How to account for the spectral effect on PV devices using pvlib-python?#
This post introduces a new addition to the pvlib-python example gallery that demonstrates the application of pvlib-python to model the shift in PV performance as a result of spectral variation. An update on the GSoC project so far is also presented.
Importance of the solar spectrum for PV performance modelling#
While the effects of variables such as broadband irradiance, temperature, angle of incidence, and so on are bread and butter fundamentals for PV performance modelling, the spectral distribution of the available irradiance is a more subtle yet still important factor to consider. Even for crystalline silicon PV, which is the most stable PV type under variable spectral irradiance conditions, can exhibit weekly changes in performance of up to 14% with respect to standard test condition (STC) performance [1].
The spectral mismatch factor, M, characterises the shift in PV performance from STC performance as a result of deviation in the solar spectrum from the STC spectrum (AM1.5). M less (greater) than unity implies lower (higher) performance under the prevailing spectrum compared to performance under the reference spectrum. An _M_value equal to 1 implies no change in performance compared with performance under the reference spectrum.

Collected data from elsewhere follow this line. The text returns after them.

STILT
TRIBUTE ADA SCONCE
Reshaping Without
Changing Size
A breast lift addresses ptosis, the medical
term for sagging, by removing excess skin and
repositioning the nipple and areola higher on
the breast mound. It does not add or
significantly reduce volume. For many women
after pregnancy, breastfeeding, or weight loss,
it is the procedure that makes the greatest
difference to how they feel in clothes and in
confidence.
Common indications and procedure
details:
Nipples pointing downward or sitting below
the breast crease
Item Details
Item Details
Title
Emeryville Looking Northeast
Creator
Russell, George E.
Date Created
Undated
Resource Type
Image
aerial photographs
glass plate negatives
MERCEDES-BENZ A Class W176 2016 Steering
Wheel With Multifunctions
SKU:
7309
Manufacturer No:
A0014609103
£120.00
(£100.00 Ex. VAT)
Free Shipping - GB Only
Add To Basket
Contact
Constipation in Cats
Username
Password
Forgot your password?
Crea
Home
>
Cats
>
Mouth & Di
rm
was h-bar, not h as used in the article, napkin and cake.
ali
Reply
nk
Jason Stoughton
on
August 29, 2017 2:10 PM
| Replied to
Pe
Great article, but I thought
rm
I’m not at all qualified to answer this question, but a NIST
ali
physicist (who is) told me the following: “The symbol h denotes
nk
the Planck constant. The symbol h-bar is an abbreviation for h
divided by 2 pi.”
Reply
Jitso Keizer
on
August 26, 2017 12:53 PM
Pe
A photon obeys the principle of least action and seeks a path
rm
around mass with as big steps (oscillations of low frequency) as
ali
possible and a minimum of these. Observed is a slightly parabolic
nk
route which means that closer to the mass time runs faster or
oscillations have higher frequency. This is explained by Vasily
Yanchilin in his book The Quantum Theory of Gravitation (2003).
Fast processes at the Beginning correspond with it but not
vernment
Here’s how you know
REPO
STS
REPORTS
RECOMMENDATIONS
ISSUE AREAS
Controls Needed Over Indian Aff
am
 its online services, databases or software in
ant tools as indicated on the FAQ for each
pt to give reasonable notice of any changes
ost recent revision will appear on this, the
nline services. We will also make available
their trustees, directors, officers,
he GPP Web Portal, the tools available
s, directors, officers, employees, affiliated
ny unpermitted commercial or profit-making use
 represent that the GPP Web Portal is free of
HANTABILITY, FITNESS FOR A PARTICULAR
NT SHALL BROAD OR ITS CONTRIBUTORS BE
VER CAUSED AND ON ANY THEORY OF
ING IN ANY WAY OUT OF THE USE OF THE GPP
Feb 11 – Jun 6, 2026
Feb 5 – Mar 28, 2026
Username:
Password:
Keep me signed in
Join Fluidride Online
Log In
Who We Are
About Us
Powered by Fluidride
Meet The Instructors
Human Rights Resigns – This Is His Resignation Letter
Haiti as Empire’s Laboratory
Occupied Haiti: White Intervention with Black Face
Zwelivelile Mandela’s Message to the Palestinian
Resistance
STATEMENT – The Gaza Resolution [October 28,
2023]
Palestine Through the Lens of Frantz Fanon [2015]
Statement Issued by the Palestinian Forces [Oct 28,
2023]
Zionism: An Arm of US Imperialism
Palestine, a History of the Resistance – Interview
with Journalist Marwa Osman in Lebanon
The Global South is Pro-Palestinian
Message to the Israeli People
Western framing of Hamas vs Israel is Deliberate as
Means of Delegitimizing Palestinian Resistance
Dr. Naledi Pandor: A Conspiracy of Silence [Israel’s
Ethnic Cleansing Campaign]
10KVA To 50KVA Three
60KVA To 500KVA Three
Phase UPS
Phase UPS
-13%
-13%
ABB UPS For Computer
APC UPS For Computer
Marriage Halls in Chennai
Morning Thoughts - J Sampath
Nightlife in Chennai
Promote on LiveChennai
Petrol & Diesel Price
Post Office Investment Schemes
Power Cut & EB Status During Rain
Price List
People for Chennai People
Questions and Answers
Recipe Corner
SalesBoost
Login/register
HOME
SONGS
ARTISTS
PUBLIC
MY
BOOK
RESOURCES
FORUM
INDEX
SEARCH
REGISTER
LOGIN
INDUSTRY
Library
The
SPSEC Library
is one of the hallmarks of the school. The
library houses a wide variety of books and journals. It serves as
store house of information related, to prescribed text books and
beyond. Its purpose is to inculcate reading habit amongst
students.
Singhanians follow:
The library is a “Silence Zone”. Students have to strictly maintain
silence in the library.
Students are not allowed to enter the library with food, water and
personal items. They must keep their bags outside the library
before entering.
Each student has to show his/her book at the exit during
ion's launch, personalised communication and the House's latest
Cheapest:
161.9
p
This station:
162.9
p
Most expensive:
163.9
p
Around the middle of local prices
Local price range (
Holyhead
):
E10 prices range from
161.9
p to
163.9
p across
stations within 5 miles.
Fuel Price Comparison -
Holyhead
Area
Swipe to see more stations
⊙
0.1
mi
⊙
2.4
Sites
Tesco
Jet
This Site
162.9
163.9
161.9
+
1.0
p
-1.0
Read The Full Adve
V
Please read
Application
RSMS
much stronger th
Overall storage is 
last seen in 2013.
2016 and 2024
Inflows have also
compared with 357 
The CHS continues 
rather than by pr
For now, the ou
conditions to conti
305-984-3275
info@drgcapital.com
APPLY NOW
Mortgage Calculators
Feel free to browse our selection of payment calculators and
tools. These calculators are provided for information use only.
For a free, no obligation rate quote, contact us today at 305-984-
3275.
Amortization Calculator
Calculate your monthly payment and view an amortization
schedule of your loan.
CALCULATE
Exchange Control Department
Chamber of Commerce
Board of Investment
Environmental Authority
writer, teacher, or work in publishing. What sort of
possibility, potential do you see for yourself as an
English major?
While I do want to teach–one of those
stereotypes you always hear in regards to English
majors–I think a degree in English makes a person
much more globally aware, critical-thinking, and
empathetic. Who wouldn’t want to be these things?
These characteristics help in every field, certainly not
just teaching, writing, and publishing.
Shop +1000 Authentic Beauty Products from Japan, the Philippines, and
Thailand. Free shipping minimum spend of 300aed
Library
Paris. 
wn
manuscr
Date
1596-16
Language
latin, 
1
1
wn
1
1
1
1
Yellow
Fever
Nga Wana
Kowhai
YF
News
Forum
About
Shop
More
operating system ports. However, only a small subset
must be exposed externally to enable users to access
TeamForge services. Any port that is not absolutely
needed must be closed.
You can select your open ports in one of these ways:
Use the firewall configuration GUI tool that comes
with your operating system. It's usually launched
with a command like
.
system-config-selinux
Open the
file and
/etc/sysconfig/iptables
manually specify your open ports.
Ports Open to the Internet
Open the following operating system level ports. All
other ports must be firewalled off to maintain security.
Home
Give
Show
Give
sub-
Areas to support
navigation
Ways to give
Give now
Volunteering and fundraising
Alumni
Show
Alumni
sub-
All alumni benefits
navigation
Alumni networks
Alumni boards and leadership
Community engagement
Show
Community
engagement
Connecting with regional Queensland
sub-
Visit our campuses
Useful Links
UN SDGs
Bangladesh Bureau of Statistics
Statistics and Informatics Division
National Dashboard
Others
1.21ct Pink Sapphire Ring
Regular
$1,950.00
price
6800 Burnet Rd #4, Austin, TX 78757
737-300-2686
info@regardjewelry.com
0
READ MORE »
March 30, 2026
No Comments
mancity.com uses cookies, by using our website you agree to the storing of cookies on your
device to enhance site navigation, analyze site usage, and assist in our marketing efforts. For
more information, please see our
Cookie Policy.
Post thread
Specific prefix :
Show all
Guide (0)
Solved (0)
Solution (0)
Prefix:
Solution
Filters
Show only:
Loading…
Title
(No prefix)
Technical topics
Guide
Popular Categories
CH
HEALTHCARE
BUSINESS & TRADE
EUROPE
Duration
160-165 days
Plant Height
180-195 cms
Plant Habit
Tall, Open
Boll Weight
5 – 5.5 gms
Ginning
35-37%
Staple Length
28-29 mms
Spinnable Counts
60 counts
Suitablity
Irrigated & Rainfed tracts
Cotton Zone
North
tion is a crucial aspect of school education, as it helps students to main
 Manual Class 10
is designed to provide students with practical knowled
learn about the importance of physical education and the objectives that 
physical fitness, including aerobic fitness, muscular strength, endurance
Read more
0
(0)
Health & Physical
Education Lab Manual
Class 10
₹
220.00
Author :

pvlib-python contains several methods to estimate the spectral mismatch factor based on either PV spectral response and spectral irradiance data, or proxy characterisation indices of the spectrum such as air mass, precipitable water, and clearsky index. If the stetch goal of my GSoC project is achieved, a new estimation method using only spectral irradiance data (no spectral response curves) will also be implemented. A full review of different spectral and PV performance shift characterisation indices, as well as methods to estimate M using these indices, is presented in [2].
Updates in pvlib-python#
I have built a new example demonstrating the application of several methods to estimate M found in pvlib-python. The example can be found in the example gallery of the latest (development) version of pvlib-python here, which has not yet been released. This link will be updated to the stable version of the docs once available.
The example takes you through how to import some TMY3 data, select a time period for analysis, calculate the required input variables for three spectral mismatch factor functions, estimate M over the desired timeframe, and plot the results.
Future work and closing remarks#
It is hoped that improvements to the documentation of pvlib-python, in particular for modelling the spectral effect on PV performance, will make it easier for users to account for these effects on their PV systems using pvlib-python. The addition of this example to the example gallery marks the completion of the main GSoC project goals. Future work in this area will include working on the GSoC stretch goal, which is to implement a new function in pvlib-python to estimate the spectral mismatch factor using spectral irradiance data. In addition, enhancements to the user guide documentation for the spectrum unit of pvlib-python are being planned.
References#
[1] Kinsey, G., et al. “Impact of measured spectrum variation on solar photovoltaic efficiencies worldwide.” Renewable Energy 196 (2022): 995-1016.
[2] Daxini, R., and Wu, Y. “Review of methods to account for the solar spectral influence on photovoltaic device performance.” Energy (2023): 129461.